[Opening Excerpted passage section]
The incidence of HSD is 1/5000 live births. It may be familial and associated with trisomy 21.

Hirschsprung’s disease

 

The incidence of HSD is 1/5000 live births. It may be familial and associated with trisomy 21.

•   It is caused by a failure of ganglion cells to migrate into the hindgut.

•   This defect leads to an absence of co-ordinated bowel peristalsis and functional intestinal obstruction at the junction (‘transition zone’) between normal bowel and the distal aganglionic bowel.

•   In 80% of cases the transition zone is in the rectum or sigmoid—short segment disease.

•   In 20% of cases the entire colon is involved—long segment disease.

•   Occasionally, children with short segment disease present in childhood with chronic constipation.

 

Diagnosis

 

•   Usually presents within the first few days of life with low intestinal obstruction, i.e. failure to pass meconium, abdominal distension, and bile-stained vomiting. 99% of normal newborns pass meconium within 24hr of delivery.

 

•   AXR: distal intestinal obstruction.

 

•   Rectal biopsy: no ganglion cells in the submucosa.

 

Surgical treatment

 

Many surgeons now perform a single stage pull-through in the neonatal period, managing initial intestinal obstruction with rectal washouts, but traditionally a 3-stage procedure is used.

 

•   Defunctioning colostomy, with multiple biopsies to confirm the site of the transition zone.

 

•   Pull-through procedure to bring ganglionic bowel down to the anus.

 

•   Closure of colostomy.

 

Outcome

 

•   The long-term results are generally satisfactory with approximately 75% of children acquiring normal bowel control, 15–20% partial control, and 5% who never gain control and may end up with a permanent stoma.

 

Most important complication of HSD is enterocolitis. A dramatic gastroenteritic illness characterized by abdominal distension, bloody watery diarrhoea, circulatory collapse, and septicaemia. Condition usually associated with Clostridium difficile toxin in the stools. Mortality 710%.
[Closing Excerpted passage section]
• [How to complete this task]: In the Hirschsprung's disease text, what is named as the most important complication of the disease? Rely only on the Hirschsprung's disease text, not on outside knowledge.
[Opening Supplied material section]
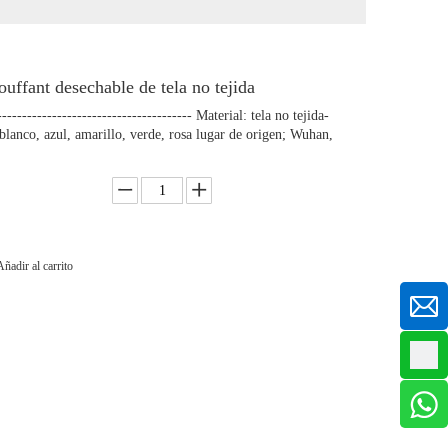
uffant desechable de tela no tejida
------------------------------------- Material: tela no tejida-
lanco, azul, amarillo, verde, rosa lugar de origen; Wuhan,
Añadir al carrito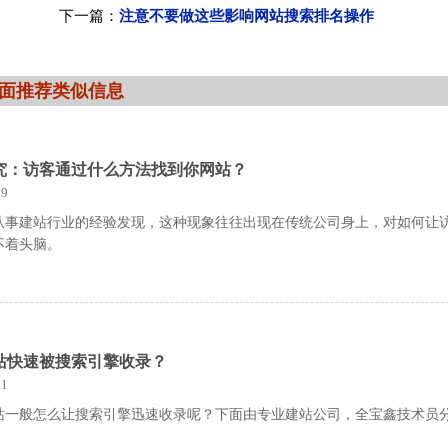
下一篇：
注意不要做这些影响网站搜索排名操作
面推荐类似信息
究：访客通过什么方法找到你网站？
9
从事建站行业的经验发现，这种现象往往出现在传统公司身上，对如何让
不着头脑。
站快速被搜索引擎收录？
1
站一般怎么让搜索引擎迅速收录呢？下面由专业建站公司，全宝鑫技术员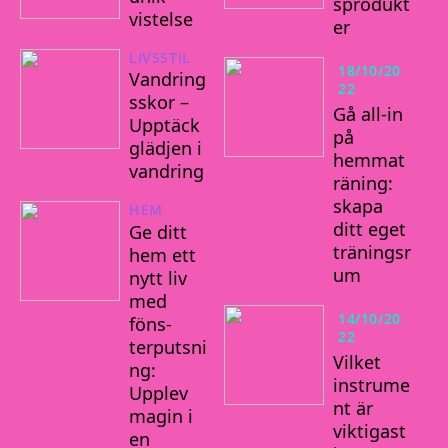
sprodukt
vistelse
er
LIVSSTIL
18/10/20
Vandring
22
sskor –
Gå all-in
Upptäck
på
glädjen i
hemmat
vandring
räning:
skapa
HEM
ditt eget
Ge ditt
träningsr
hem ett
um
nytt liv
med
14/10/20
föns-
22
terputsni
Vilket
ng:
instrume
Upplev
nt är
magin i
viktigast
en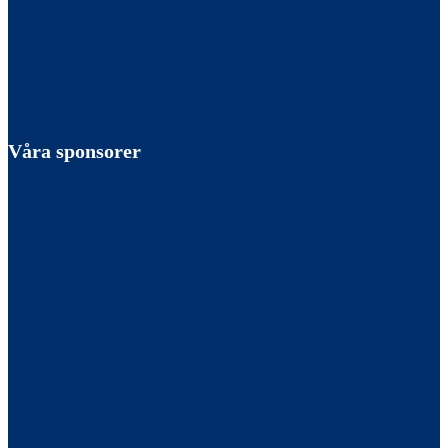
Våra sponsorer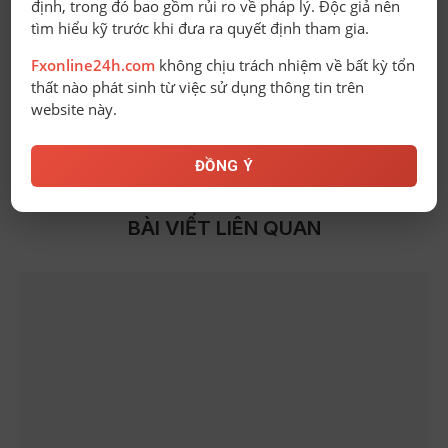
định, trong đó bao gồm rủi ro về pháp lý. Độc giả nên
tìm hiểu kỹ trước khi đưa ra quyết định tham gia.
Bài cũ
Fxonline24h.com
không chịu trách nhiệm về bất kỳ tổn
thất nào phát sinh từ việc sử dụng thông tin trên
Fibonacci Kết hợp cản, trend, mô hình nến
website này.
Bài mới
PAMM là gì ? Những ai là người cần PAMM ?
ĐỒNG Ý
BÀI VIẾT LIÊN QUAN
[Closing Supplied material section]
• [Exercise output]: Enterocolitis.